Well, there is no “apparent” about it.

After being a little disappointed with the initial search results, recruiting a translator proved to be a game-changer. Park In-wook, who spent a week transporting me around South Korea (in search of Jesse Lingard rather than middle-aged women on Instagram), pointed out a key flaw in the search term.

“Leeds Days,” Park In-wook explained, should be written in Korean.

“Lijeu Sijeol,” he said, spelling it out letter by letter.

He was laughing when he looked over and saw the updated results. “It will take you a while to look through them!”

There were 108,000 posts from anyone and everyone, including movie stars (Keira Knightley, Brad Pitt and Leonardo DiCaprio), footballers (Brazil’s Ronaldo), royals (Prince William) and, yes, middle-aged Korean women. South also, all photographed now and in bloom.

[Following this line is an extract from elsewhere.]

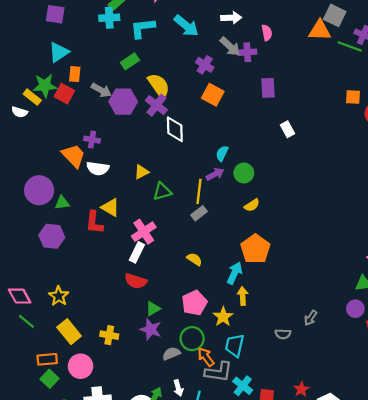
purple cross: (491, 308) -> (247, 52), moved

Or, to borrow the correct term from South Korea, in the “Leeds Days”.

Park In-wook shakes his head. “Somehow on the Internet that (phrase) became commonly used,” he adds.

“And you usually used it in terms of a person’s appearance—when you were beautiful and young and having a great time.

“Someone might say, ‘Oh, your look is ‘Lijeu Sijeol!’ — “Leeds Age.” That means you look really good right now. Or something is “Lijeu Sijeol”.

It’s unclear how successful it could be as a conversational line. But what we can say is that “Leeds Days” is pretty ubiquitous in South Korea. A YouTube channel is dedicated to the phenomenon and has wildly popular videos that routinely attract hundreds of thousands of views, or millions in the case of Ahn Jung-hwan.

Hailed a national hero after scoring the goal that knocked Italy out of the 2002 World Cup, Ahn was also a spectator in South Korea due to his model-like looks. Unfortunately, age has caught up with Ahn, as it has with all of us, meaning that the “Leeds Days” were more than 20 years ago.


Ahn Jung-hwan scores against Italy at the 2002 World Cup (Alessandro Sabattini/Getty Images)

Park In-wook smiles. “Obviously the older generations have no idea what this expression means. But a lot of people who don’t even watch football, I know.”

Presumably, though, they won’t know the origin?

“No,” Park In-wook replies with a laugh. “They wouldn’t have a clue about ‘Leeds’ – it’s just a foreign word to them.”